MagnetTX Oncology Solutions

Did you know that tumours, especially in the body cavity, can shift? A big sigh can shift a lung tumour several centimetres. Currently, the imaging to identify where the tumour is and radiation therapy to treat it are two separate medical appointments. The coordinates of the tumour identified by the Computed Tomography (CT) and Magnetic Resonance Imaging (MRI) are used to direct the linear accelerator that delivers the radiation. Since the tumour can shift between medical appointments, doctors have accepted that some healthy tissue may be damaged during radiation.

FoMD researchers Gino Fallone and Brad Murray are the medical physicists behind spin-off company MagnetTX Oncology Solutions. They combined a medical linear accelerator and an MRI machine into one unit called the Aurora RT™ Linac-MR. This means that doctors can use MRI imaging to adjust the radiation beam in real time to hit only the tumour, no matter how much it shifts.

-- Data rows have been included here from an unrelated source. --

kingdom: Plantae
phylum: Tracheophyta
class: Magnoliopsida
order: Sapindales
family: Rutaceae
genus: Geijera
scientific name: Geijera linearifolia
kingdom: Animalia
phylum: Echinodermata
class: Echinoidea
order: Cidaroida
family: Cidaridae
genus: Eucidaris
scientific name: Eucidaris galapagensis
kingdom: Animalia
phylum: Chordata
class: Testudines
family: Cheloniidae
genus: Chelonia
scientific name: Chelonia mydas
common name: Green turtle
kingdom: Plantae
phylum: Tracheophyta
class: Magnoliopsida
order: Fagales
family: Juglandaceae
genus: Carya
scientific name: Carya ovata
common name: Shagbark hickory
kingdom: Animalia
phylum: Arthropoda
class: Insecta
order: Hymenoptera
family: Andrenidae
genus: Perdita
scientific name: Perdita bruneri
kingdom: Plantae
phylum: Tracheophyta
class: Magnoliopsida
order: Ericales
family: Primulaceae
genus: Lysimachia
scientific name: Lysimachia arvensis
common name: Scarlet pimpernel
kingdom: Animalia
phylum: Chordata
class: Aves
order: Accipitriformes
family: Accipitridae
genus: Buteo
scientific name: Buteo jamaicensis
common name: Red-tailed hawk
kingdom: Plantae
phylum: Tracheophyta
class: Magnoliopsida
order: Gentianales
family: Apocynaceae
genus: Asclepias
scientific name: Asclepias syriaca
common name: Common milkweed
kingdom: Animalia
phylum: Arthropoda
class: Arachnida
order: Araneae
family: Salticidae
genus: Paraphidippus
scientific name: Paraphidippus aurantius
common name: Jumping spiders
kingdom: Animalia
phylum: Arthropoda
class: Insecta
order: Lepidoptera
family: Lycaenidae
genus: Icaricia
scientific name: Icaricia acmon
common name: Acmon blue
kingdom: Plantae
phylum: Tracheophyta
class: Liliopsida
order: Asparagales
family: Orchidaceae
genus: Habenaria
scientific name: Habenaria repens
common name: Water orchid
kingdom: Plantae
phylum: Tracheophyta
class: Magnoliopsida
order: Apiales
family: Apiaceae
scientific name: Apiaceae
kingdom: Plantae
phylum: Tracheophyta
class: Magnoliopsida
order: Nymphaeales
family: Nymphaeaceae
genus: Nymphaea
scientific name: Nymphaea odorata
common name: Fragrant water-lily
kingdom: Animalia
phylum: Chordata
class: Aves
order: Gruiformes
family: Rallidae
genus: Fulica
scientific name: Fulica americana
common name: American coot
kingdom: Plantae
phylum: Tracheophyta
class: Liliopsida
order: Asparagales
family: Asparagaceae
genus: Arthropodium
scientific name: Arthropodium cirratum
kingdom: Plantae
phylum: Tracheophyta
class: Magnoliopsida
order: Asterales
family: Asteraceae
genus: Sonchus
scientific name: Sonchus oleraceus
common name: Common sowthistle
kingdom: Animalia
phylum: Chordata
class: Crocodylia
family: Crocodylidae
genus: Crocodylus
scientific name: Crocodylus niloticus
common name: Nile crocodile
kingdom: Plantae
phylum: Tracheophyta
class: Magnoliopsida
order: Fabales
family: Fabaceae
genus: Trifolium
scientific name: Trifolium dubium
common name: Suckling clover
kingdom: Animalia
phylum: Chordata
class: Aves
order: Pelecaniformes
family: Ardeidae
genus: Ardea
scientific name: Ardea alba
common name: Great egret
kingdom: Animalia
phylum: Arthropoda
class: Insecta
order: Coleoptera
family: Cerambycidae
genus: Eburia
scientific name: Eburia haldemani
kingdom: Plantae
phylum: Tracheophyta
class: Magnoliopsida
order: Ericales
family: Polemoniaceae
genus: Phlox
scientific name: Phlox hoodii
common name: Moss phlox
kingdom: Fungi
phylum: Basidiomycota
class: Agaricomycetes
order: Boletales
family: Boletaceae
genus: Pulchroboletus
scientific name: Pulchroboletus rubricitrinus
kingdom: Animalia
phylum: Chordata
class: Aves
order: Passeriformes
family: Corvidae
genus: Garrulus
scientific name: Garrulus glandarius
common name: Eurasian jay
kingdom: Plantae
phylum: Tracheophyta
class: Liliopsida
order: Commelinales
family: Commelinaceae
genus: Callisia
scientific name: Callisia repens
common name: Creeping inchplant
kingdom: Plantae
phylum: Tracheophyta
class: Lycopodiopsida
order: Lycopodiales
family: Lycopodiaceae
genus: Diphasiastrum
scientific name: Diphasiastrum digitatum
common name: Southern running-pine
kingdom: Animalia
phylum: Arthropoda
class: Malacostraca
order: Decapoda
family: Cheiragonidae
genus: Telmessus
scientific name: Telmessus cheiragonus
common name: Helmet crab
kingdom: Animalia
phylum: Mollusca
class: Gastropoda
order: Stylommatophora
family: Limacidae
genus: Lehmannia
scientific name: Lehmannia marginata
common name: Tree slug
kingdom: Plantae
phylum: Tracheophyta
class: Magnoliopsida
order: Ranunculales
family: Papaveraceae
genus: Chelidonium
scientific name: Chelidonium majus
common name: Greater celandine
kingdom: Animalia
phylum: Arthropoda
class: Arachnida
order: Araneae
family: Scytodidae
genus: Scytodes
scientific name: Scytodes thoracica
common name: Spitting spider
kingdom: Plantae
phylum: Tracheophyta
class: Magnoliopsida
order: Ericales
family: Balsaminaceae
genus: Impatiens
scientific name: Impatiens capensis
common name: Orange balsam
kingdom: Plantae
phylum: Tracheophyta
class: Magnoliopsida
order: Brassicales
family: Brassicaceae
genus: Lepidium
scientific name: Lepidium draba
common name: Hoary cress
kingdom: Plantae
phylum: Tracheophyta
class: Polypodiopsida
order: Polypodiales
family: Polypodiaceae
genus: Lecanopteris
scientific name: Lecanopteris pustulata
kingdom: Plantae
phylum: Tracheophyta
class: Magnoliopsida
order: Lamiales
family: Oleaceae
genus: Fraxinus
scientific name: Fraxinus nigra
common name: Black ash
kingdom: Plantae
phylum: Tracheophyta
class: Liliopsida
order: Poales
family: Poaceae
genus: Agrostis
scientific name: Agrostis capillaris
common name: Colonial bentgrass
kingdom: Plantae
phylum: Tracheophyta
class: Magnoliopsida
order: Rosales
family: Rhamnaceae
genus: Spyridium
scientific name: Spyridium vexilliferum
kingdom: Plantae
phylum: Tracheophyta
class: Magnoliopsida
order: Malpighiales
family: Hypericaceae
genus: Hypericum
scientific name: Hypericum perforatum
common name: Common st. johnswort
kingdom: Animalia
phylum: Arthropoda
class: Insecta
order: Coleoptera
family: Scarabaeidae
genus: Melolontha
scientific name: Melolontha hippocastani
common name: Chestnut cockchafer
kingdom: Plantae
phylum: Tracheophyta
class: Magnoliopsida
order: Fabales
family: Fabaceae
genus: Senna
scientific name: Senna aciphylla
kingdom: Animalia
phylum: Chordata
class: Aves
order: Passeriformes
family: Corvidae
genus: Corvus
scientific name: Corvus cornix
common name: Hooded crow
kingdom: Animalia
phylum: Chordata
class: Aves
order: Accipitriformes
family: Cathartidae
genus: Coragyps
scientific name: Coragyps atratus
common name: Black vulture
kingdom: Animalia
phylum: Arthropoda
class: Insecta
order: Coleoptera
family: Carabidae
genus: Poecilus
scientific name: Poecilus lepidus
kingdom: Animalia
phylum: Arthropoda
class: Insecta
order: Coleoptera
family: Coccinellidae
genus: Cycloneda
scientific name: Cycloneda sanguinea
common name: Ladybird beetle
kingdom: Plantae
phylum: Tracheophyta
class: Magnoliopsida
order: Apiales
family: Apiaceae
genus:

The team has built two working prototypes and were the first to take images of a human subject by a Linac-MR in 2014. As global authorities in the field, they have published over 45 peer-reviewed articles about this technology.

The company has secured worldwide exclusive rights from Alberta Health Services and the University of Alberta to carry the project forward to commercialization.


Organ transplants are lifesaving procedures. Unfortunately, there's often a shortage of donor organs available. In addition to a limited number of donor organs, location is another factor that can prevent organ transplants. After it's harvested, an organ only has a six-hour window before it's no longer viable, which can limit who can receive it.

Tevosol has designed a medical device that keeps critical organs such as hearts, lungs, kidneys and livers viable for transplant longer. The device keeps organs warm and supplied with oxygen as if they were still in the body. Called the Ex-Vivo Organ Support System (EVOSS™), the inventor is Darren Freed of FoMD and the device also allows for better resuscitation of dysfunctional organs, which has the potential to double or triple the number of available donor organs worldwide.

Tevosol recently secured $2 million in financing to further develop the device for clinical use, and to begin a lung transplant trial at the University of Alberta.

Metabolomic Technologies Inc.

Although it's curable if identified early, colorectal cancer is still a leading cause of death in North America. Existing fecal-based screening methods aren't always sensitive enough to detect adenomatous polyps, a precursor to the disease.

Metabolomic Technologies Inc. (MTI) was formed by Haili Wang and Richard Fedorak. They were interested in using the new science of metabolomics to explore how colorectal cancer and adenomatous (precancerous) polyps affected cellular metabolism.

Their flagship product is PolypDx™, a spot urine diagnostic test that offers a much higher sensitivity in detecting adenomatous polyps. This will assist in early detection and therefore prevention of colorectal cancer. Stay tuned for an upcoming story on MTI.

Dr. Fedorak, who is also the dean of the FoMD, was recently appointed to Edmonton's Health City steering committee to lend his expertise the initiative.

Meet our partners in innovation

These U of A spin-offs, led by Faculty of Medicine & Dentistry researchers, were made possible in part thanks toTEC Edmonton, a unique not-for-profit organization. TEC Edmonton is a joint venture of the University of Alberta and the Edmonton Economic Development Corporation. TEC Edmonton helps technology entrepreneurs accelerate the growth of their projects. In addition to being the commercialization agent for University of Alberta technologies, TEC Edmonton operates Greater Edmonton's largest accelerator for early stage technology companies, including both university spinoffs and companies from the broader community.